The process continues to grow for me and for our school. The following year, I asked to change the name of my class from technology to S.T.E.A.M. I wanted everyone to understand that more than computer and tablet usage was happening. The computer monitors that once sat as the primary feature on table tops were now more often pushed aside to allow for cutting, gluing, drawing, designing, and constructing and I wanted a name to reflect the change.

The year after that, I pitched the idea that I would quit teaching P.E. and move to teaching in the lab full-time, where students would come to class twice weekly instead of once. The idea was approved. That same year, the school moved into a new building, where I was able to help design and plan our lab. We have moveable tables with tons of floor space for students to build. We have laptops and tablets that can be used when needed but set aside to allow for more space when making. We have a sewing machine and a workshop table with hand tools. We have a prototyping materials cupboard filled floor to ceiling with everyday materials and recyclables. There is a cupboard with toys to spark imagination and reinforce ideas such as marble runs, robots, building blocks, and art sets. While it isn’t a multi-million dollar facility with laser cutters, multiple 3D printers, and CNC mills, we are making. Students are practicing the design process daily. There is room for play and discovery. Students are encouraged to prototype, test, and redesign. Their imaginative ideas are met with encouragement. They know the lab is a safe place to take risks and test new ideas.

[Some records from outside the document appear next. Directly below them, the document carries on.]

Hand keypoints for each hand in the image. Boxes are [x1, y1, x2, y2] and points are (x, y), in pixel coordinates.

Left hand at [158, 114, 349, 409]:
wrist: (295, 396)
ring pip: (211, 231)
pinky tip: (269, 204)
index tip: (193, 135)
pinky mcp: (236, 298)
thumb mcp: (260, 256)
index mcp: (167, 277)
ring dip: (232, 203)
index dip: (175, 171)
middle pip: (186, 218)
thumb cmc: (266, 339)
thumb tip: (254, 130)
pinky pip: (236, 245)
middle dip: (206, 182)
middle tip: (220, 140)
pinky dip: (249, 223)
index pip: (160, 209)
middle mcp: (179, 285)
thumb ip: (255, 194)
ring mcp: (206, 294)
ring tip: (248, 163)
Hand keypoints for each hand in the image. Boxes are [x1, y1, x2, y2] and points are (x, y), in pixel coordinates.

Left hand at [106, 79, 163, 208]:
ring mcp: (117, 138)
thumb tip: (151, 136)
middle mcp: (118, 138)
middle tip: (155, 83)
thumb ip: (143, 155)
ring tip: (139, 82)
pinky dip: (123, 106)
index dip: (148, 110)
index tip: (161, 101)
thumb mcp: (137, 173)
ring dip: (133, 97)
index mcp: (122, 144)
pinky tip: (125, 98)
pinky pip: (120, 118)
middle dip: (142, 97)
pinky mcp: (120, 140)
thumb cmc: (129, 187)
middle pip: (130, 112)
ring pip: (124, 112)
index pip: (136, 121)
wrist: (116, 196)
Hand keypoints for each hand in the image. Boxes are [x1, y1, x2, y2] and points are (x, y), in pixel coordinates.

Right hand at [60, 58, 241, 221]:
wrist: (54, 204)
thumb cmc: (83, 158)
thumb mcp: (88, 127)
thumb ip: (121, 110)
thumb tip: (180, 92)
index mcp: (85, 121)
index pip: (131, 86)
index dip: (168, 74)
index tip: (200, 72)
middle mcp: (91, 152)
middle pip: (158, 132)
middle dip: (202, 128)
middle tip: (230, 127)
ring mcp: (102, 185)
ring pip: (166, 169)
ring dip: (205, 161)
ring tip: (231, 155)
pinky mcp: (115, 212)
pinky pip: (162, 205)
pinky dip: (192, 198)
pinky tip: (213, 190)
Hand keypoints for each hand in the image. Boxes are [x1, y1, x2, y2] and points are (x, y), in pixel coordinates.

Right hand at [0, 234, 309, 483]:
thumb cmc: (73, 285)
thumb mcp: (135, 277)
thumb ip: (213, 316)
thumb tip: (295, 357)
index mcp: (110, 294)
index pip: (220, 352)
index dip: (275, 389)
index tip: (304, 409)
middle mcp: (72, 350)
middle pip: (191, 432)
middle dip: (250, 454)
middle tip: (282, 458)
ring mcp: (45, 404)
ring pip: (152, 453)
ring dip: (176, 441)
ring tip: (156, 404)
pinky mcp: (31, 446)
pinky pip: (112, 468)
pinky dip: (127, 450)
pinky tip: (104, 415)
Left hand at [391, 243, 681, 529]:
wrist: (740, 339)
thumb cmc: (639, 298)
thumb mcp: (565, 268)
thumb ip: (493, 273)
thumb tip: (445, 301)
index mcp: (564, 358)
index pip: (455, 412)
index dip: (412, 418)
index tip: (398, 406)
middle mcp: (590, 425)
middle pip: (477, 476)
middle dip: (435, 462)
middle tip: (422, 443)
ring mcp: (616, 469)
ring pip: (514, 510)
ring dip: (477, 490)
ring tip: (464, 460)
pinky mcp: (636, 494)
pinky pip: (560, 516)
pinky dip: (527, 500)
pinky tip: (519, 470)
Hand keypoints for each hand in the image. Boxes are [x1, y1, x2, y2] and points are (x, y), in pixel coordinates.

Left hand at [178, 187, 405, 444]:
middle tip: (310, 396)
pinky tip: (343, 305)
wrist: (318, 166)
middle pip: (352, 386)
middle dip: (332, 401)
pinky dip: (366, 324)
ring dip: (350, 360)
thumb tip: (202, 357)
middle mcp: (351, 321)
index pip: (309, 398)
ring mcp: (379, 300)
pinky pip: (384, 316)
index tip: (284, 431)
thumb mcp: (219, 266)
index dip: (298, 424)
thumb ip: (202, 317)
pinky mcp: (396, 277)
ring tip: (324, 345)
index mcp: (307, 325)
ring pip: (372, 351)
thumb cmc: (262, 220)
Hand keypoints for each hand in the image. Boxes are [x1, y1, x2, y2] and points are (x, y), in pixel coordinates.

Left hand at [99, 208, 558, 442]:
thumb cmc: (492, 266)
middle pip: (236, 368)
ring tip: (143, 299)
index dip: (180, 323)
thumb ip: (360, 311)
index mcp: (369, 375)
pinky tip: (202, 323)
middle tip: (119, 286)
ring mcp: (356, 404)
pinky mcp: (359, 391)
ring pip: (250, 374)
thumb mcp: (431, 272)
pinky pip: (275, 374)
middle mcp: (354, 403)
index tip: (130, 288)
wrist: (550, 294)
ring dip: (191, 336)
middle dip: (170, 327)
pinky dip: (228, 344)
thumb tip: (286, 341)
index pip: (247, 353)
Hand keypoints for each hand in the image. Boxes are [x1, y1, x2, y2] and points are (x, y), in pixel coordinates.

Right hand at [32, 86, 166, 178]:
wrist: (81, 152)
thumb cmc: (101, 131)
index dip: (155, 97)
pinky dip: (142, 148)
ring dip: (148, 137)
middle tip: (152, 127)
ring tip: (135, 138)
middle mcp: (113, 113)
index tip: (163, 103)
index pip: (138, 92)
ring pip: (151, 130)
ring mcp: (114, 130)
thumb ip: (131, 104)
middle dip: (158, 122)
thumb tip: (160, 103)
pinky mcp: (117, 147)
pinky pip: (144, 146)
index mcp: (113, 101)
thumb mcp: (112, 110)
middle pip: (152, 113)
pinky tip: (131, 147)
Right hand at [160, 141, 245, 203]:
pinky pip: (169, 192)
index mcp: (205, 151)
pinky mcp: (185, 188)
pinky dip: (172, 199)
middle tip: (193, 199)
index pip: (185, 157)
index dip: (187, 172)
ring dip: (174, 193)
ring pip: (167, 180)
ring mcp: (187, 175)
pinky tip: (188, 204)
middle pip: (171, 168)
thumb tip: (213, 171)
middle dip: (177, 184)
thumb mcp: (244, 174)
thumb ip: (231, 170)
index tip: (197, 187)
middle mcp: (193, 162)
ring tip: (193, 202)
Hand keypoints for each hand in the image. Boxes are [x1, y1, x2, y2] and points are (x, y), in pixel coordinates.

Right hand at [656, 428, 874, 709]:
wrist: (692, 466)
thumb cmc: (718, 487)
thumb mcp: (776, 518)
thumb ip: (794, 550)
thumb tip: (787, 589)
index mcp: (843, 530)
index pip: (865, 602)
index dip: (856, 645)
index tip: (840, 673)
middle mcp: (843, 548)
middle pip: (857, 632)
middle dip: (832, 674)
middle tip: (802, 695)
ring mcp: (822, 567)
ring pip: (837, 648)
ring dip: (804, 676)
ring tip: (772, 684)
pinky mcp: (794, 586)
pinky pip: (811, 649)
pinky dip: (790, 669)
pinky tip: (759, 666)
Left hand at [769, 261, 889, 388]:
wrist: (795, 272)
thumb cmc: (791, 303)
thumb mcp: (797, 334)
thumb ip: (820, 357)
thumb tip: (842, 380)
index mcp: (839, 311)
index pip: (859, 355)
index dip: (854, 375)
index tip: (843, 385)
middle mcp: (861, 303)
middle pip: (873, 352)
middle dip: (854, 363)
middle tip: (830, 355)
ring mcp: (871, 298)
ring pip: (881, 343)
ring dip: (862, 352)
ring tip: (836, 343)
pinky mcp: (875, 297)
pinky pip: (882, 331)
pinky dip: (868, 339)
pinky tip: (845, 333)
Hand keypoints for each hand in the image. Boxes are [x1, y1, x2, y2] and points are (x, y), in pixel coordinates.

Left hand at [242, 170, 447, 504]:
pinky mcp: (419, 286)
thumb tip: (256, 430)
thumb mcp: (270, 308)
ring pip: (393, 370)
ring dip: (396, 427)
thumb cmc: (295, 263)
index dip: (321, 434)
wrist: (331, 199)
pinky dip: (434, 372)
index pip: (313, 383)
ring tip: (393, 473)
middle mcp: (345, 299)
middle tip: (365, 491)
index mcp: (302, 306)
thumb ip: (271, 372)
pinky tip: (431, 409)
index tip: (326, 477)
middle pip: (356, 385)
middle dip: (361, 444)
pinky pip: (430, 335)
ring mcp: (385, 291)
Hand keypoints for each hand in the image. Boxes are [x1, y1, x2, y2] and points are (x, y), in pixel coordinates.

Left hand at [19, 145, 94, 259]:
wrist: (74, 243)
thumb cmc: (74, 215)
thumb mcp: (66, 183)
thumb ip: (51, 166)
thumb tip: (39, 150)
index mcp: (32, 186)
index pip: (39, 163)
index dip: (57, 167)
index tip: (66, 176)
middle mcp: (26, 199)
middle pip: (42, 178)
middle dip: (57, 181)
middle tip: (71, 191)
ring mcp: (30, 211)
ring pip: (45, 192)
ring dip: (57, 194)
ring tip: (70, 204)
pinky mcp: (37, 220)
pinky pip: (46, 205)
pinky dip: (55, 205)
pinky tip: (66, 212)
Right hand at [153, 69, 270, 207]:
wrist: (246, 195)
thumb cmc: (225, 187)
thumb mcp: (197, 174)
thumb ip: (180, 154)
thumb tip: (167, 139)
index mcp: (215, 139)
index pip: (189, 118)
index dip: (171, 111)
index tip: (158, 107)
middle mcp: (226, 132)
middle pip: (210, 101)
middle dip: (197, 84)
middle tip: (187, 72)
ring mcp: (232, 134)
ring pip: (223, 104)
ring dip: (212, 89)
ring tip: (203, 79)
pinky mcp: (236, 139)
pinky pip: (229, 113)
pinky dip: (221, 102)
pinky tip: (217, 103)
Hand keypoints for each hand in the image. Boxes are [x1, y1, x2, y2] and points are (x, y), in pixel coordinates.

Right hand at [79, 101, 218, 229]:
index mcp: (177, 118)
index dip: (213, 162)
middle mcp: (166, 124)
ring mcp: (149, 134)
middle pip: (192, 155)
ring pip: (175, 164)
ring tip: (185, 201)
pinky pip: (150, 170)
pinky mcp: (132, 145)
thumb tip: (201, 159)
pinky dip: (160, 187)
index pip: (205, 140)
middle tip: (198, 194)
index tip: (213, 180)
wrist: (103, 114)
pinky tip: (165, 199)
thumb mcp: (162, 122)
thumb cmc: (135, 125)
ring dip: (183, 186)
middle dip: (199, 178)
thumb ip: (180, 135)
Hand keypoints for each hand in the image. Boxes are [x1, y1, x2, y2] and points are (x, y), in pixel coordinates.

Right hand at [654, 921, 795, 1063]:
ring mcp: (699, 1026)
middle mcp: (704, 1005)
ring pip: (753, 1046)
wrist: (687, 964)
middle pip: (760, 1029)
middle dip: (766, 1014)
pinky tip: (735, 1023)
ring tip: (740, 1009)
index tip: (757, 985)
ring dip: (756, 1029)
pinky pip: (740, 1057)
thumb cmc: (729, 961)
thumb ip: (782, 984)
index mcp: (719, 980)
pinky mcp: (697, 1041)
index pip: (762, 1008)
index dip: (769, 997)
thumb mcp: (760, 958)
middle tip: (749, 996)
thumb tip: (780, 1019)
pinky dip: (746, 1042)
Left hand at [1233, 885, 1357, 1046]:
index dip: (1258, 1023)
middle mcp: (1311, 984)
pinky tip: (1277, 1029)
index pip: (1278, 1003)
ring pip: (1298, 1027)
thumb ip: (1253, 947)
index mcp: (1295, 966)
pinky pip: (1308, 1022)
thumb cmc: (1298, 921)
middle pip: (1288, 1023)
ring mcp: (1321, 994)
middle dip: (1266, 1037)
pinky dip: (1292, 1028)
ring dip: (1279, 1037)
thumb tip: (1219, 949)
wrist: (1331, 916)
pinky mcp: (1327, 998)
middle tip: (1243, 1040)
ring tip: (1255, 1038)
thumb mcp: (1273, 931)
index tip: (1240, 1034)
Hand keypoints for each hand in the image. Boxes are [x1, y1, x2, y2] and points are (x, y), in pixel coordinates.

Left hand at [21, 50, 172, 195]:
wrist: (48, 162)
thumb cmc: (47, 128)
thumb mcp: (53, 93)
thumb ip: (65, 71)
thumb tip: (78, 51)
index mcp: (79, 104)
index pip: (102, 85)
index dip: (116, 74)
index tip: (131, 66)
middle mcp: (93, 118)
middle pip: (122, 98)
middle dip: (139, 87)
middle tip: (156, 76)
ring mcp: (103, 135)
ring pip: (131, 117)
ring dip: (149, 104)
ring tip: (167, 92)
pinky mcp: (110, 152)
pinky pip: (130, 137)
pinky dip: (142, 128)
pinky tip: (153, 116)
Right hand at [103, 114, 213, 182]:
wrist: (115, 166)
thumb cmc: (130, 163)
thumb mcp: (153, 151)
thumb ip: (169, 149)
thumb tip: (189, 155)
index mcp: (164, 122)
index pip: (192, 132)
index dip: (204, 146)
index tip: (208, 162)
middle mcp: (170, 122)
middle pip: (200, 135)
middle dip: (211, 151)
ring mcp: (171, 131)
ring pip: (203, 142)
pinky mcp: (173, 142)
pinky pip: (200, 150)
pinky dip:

So, if you find yourself stumbling upon the Maker Movement, know that you don’t have to have an engineering or design background. You don’t have to find a school with a program already in place. You don’t need the latest gadgets and costly equipment. But, you do have to be willing to start. You have to be willing to collaborate with colleagues to gain their trust. You have to show that what you are doing is benefiting the students. You have to be willing to spend the time, doing the research to find project ideas and inspiration that fit into your program. And, just as you will ask of your students, you have to be willing to take risks. Trust me, the rewards are worth it.